▶ [Instructions to follow]: Swap "pixels" for "px" everywhere it occurs in the entries below, and keep every other part of the lines unchanged.

[Stored data]
---+---

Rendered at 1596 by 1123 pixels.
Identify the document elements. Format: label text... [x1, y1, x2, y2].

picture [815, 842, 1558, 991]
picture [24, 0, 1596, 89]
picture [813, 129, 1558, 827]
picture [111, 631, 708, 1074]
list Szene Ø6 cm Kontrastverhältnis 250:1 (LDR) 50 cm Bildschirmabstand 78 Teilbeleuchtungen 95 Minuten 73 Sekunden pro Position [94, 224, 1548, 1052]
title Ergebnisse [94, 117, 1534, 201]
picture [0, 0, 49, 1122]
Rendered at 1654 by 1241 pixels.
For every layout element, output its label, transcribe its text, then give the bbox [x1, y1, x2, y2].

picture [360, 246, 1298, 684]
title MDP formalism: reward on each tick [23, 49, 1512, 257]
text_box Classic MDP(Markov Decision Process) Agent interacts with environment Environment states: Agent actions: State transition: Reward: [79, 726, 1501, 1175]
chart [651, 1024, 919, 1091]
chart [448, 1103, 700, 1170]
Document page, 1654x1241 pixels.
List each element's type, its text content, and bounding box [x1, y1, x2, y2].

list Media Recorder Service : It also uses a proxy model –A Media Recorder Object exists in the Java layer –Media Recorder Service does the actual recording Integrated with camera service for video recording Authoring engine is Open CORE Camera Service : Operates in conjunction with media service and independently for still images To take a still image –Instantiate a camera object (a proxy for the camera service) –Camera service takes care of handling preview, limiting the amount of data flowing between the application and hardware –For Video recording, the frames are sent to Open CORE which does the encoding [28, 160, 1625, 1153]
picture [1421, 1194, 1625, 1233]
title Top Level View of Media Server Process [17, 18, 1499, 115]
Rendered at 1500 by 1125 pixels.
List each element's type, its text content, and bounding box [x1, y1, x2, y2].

---+---

▶ [Answer to the exercise]:
Rendered at 1596 by 1123 px.
Identify the document elements. Format: label text... [x1, y1, x2, y2].

picture [815, 842, 1558, 991]
picture [24, 0, 1596, 89]
picture [813, 129, 1558, 827]
picture [111, 631, 708, 1074]
list Szene Ø6 cm Kontrastverhältnis 250:1 (LDR) 50 cm Bildschirmabstand 78 Teilbeleuchtungen 95 Minuten 73 Sekunden pro Position [94, 224, 1548, 1052]
title Ergebnisse [94, 117, 1534, 201]
picture [0, 0, 49, 1122]
Rendered at 1654 by 1241 px.
For every layout element, output its label, transcribe its text, then give the bbox [x1, y1, x2, y2].

picture [360, 246, 1298, 684]
title MDP formalism: reward on each tick [23, 49, 1512, 257]
text_box Classic MDP(Markov Decision Process) Agent interacts with environment Environment states: Agent actions: State transition: Reward: [79, 726, 1501, 1175]
chart [651, 1024, 919, 1091]
chart [448, 1103, 700, 1170]
Document page, 1654x1241 px.
List each element's type, its text content, and bounding box [x1, y1, x2, y2].

list Media Recorder Service : It also uses a proxy model –A Media Recorder Object exists in the Java layer –Media Recorder Service does the actual recording Integrated with camera service for video recording Authoring engine is Open CORE Camera Service : Operates in conjunction with media service and independently for still images To take a still image –Instantiate a camera object (a proxy for the camera service) –Camera service takes care of handling preview, limiting the amount of data flowing between the application and hardware –For Video recording, the frames are sent to Open CORE which does the encoding [28, 160, 1625, 1153]
picture [1421, 1194, 1625, 1233]
title Top Level View of Media Server Process [17, 18, 1499, 115]
Rendered at 1500 by 1125 px.
List each element's type, its text content, and bounding box [x1, y1, x2, y2].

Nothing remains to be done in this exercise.